L’Avenir de la Décentralisation : Choix des Utilisateurs et Retrait des Entreprises
Au cœur du débat actuel se trouve la question de la souveraineté des utilisateurs — si les utilisateurs de tous les jours souhaitent confier leurs actifs et leurs données à une chaîne dont la gouvernance revient en fin de compte à un conseil d’administration d’entreprise, plutôt qu’à des mécanismes communautaires ouverts et transparents. La promesse sous-jacente de la décentralisation est précisément l’autonomisation des utilisateurs, en supprimant les intermédiaires et gardiens des infrastructures numériques.
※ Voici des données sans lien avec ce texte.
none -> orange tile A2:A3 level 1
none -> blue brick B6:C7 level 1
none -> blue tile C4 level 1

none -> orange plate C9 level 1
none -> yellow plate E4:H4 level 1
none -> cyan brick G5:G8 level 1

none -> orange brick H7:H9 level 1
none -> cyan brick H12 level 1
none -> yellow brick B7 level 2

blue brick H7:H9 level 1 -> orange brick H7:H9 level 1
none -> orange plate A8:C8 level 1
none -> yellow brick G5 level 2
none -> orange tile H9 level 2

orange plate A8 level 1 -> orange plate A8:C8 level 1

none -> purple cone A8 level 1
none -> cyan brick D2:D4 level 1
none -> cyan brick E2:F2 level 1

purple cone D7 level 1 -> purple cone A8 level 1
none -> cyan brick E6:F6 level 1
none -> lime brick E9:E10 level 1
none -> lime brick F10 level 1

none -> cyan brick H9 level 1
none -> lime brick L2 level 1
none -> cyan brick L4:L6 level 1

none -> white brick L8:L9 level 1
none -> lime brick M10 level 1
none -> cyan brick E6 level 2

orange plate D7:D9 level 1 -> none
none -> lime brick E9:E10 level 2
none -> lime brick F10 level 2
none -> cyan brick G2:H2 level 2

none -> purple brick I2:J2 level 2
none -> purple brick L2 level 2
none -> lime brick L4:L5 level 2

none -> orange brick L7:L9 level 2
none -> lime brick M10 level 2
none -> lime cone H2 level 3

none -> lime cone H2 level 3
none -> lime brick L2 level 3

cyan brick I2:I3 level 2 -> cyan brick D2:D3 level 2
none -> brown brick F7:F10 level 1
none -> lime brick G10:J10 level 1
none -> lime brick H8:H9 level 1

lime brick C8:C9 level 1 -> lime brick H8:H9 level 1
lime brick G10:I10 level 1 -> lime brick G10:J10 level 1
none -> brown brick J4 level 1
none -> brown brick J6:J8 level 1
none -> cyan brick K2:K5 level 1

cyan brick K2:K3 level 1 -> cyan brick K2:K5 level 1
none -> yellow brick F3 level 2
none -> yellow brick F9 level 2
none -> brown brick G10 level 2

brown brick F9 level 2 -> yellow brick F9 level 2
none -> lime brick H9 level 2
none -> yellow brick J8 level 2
Selon Ben-Sasson et de nombreux leaders de la pensée crypto, les chaînes corporatives échouent à ce test. Les utilisateurs finaux attirés par la blockchain pour la promesse de l’auto-souveraineté et du contrôle sur leurs actifs finiront par voter avec leurs pieds, abandonnant les solutions qu’ils considèrent comme guère plus que des plates-formes traditionnelles sous un nouvel habit technologique. Les coûts de complexité et de maintenance des blockchains robustes ne sont justifiés que lorsqu’elles offrent une véritable décentralisation ; autrement, les entreprises peuvent perdre leur intérêt avec le temps.
Ce paradigme résonne particulièrement avec la vision originale énoncée dans le livre blanc de Satoshi Nakamoto sur Bitcoin — résistant à la censure, au-delà de la portée du contrôle d’une institution singulière et ouvert à tous. Avec chaque nouvelle annonce de chaîne « corporative », les débats autour de l’avenir, de l’utilité et du rôle de la blockchain dans la société sont ravivés, invitant utilisateurs, développeurs et entreprises à réfléchir à ce qui rend la blockchain digne d’être construite — et digne de confiance.
Conclusion : La Vraie Valeur de la Blockchain Réside dans sa Décentralisation
Alors que les entreprises expérimentent le déploiement de leurs propres blockchains, le secteur est à un point d’inflexion. D’un côté, l’adoption par les entreprises introduit la technologie blockchain à un public plus large, offre de nouvelles ressources pour le développement et catalyse l’innovation institutionnelle. De l’autre, de tels efforts risquent de vider la blockchain de son attribut le plus révolutionnaire : la dissolution du contrôle central.
Le sort des blockchains corporatives sera probablement déterminé non seulement par des considérations techniques ou économiques, mais par les préférences et les philosophies de la base d’utilisateurs. Comme le suggère Eli Ben-Sasson, sans décentralisation significative, les chaînes corporatives pourraient avoir du mal à rester pertinentes tant pour les utilisateurs que pour leurs sponsors d’entreprise. Les coûts élevés, les technologies complexes et un engagement utilisateur décevant pourraient finalement forcer les entreprises à se retirer, réaffirmant l’importance continue des alternatives ouvertes et décentralisées.
Dans ce paysage en évolution, la leçon reste claire : la valeur de la blockchain réside dans sa communauté, sa transparence et sa capacité à renverser les structures de pouvoir anciennes, plutôt qu’à les renforcer. À mesure que les utilisateurs deviennent plus sophistiqués dans leur compréhension de ce qui rend une blockchain spéciale, leurs choix continueront de façonner l’avenir de l’innovation numérique — que ce soit sur les chaînes corporatives ou sur des réseaux véritablement décentralisés.